Daimler's technology is attractive to Gulf investors.
An Abu Dhabi investor is paying 1.95 billion euros ($2.65 billion) to scoop up a 9.1 percent stake in Germany's Daimler, becoming the luxury carmaker's biggest shareholder at a time the world auto industry is undergoing its worst crisis in decades.
The Gulf-based Aabar Investments, which is a partially state-owned affiliate of International Petroleum Investment Company (IPIC), is paying 20.27 euros a share for the offering, a slight discount from Friday's closing price of 21.55 euros.
Daimler had increased its share capital by ten percent to allow Aabar to purchase the new equity stake. Besides its main energy interests, Aabar has diversified its investments in other sectors such as real estate, financial services and infrastructure projects.
Investments are planned
"We are delighted to welcome Aabar as a new major shareholder that is supportive of our corporate strategy," said Daimler CEO Dieter Zetsche late on Sunday.
Zetsche said the deal would give the group extra flexibility to invest in new automotive technologies.
For its part, Aabar said it values German technological prowess, and that it would work with Daimler on the development of environmentally friendly electric cars, research into new compound materials for the industry, and building a new training center in the emirates capital for nurturing engineering talent.
The petroleum rich Gulf region invests in new energy markets.
The chairman of Aabar's parent company, IPIC, is Mansour bin Zayed Al Nahyan, an Abu Dhabi sheikh and member of the royal family who owns the premier soccer club Manchester City.
Daimler, a pet of Gulf investors
This is not the first time that Daimler, whose flagship brand is Mercedes Benz, has attracted investors from the Gulf region. Daimler's second-largest shareholder is the state of Kuwait, whose stake would be reduced to just under seven percent after Aabar's move.
The Aabar investment is a boost for Germany's auto industry as Opel, the German subsidiary of beleaguered General Motors, is asking Berlin for government help.
Although Daimler is not in the same dire straits as Opel, group profits plunged last year when the Stuttgart-based giant had to completely write off its losses in US automaker Chrysler. Daimler had sold most of its Chrysler stake in 2007, but is struggling with a drop in worldwide demand for its premium cars and trucks.

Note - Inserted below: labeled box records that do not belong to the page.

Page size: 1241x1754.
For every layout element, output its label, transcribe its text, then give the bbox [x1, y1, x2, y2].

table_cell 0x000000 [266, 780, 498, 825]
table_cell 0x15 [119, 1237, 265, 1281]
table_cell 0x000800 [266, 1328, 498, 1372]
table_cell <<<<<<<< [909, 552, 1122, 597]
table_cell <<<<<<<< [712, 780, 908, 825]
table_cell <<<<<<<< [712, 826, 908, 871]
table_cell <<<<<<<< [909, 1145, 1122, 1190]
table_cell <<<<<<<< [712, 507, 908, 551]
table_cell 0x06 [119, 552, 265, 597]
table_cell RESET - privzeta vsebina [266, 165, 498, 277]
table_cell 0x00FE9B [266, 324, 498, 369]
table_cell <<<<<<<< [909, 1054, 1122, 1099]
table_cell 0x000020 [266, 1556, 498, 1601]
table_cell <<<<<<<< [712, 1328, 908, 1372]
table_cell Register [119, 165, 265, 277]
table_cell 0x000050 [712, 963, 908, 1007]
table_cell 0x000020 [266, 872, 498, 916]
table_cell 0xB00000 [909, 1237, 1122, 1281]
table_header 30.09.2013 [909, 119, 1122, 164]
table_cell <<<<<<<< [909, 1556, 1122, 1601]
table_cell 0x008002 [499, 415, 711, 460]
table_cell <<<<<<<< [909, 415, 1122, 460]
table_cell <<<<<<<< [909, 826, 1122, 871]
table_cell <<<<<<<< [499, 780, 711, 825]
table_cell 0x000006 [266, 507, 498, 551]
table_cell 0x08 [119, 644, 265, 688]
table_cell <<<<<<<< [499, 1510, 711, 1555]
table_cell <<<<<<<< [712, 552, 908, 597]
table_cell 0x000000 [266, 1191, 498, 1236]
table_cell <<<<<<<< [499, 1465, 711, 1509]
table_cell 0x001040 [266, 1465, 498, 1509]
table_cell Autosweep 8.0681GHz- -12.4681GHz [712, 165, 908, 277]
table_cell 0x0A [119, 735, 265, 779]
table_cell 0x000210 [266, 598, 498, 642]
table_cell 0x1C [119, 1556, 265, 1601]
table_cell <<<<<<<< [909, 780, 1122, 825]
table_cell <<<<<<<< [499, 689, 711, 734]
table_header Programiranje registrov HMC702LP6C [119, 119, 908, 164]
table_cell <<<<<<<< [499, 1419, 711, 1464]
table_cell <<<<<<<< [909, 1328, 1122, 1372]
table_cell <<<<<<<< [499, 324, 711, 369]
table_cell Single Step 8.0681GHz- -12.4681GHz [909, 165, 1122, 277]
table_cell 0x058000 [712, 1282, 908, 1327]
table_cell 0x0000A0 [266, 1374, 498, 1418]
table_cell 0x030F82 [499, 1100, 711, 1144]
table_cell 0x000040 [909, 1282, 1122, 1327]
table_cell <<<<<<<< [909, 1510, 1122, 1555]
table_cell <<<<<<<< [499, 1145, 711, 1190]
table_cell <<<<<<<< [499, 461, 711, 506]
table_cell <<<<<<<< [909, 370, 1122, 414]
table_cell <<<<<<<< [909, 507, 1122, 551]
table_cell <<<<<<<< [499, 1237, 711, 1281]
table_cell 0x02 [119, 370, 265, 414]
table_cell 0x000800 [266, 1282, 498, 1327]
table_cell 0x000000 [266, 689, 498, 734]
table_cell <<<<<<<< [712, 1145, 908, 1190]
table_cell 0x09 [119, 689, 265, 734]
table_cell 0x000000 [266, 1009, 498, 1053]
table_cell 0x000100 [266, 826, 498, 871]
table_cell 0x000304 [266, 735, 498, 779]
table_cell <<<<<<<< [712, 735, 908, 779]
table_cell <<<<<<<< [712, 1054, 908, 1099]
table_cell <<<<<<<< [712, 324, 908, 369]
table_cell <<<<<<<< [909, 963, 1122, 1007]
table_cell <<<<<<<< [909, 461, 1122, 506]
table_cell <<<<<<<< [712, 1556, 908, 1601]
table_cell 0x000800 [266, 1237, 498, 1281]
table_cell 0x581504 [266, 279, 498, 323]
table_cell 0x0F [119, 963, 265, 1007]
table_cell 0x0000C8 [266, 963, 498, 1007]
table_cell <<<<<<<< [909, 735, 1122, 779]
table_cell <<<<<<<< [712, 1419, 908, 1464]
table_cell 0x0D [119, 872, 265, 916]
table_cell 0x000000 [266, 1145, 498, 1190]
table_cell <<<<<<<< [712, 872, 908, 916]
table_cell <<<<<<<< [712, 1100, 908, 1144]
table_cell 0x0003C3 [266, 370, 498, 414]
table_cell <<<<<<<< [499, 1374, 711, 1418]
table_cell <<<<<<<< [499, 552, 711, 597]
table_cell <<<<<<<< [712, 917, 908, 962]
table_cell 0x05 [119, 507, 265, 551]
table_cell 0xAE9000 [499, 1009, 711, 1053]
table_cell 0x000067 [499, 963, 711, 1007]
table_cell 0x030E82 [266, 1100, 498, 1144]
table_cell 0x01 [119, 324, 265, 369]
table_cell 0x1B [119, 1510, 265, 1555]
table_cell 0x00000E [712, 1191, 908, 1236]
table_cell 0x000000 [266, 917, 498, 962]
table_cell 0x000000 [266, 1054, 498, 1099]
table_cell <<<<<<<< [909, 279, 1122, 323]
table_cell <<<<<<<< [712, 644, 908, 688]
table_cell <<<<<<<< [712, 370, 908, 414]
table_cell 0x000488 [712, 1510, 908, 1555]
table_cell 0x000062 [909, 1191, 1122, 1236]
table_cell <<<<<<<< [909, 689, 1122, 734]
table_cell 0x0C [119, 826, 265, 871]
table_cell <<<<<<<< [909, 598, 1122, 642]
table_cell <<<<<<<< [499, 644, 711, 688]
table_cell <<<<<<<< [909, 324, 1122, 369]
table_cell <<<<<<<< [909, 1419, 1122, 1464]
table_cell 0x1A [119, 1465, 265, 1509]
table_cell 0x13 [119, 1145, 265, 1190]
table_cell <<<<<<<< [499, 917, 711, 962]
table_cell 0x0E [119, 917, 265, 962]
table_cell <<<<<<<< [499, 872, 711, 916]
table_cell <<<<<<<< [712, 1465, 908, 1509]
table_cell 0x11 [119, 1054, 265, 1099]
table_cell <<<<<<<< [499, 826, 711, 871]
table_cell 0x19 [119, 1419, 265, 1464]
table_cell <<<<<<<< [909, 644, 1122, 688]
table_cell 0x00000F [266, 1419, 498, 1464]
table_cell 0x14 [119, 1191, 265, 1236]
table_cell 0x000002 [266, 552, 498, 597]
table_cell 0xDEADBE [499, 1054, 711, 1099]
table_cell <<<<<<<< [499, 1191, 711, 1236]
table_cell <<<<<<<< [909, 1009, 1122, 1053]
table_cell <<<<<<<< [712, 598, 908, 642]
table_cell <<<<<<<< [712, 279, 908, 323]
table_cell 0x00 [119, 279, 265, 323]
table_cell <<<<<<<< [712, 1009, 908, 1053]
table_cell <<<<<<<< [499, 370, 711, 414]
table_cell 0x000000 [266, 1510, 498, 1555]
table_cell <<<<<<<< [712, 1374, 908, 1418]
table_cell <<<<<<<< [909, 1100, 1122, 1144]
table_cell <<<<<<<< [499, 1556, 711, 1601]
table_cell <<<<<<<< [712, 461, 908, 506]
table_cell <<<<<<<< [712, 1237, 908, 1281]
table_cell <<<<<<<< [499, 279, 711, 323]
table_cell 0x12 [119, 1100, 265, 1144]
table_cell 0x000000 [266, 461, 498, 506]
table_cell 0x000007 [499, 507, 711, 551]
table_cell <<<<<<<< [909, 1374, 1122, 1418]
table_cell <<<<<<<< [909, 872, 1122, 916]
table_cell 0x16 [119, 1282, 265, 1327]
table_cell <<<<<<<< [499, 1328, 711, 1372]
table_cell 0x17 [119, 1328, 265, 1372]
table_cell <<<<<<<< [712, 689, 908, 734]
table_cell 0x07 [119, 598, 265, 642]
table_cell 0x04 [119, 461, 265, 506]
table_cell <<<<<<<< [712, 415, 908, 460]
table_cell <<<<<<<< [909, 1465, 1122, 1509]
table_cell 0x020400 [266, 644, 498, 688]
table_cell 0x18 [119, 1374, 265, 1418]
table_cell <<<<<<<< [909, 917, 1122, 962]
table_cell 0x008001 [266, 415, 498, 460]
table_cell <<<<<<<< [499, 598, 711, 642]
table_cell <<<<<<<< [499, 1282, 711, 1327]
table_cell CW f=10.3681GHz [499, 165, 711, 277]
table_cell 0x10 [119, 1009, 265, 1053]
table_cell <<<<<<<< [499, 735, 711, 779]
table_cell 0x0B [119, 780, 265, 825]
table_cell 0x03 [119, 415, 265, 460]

The company's net profits for last year plummeted by 65 percent to 1.41 billion euros.
Need shareholders' approval in April
Most of Daimler stock is traded publicly on the Frankfurt stock exchange, unlike other German automakers such as BMW, Volkswagen and Porsche, which have huge family-owned stakes.
Although the board has already approved the deal with Aabar, shareholders would also have to give it the green light at Daimler's annual meeting on April 9.
In early Monday trading, Daimler shares jumped more than eight percent on the news.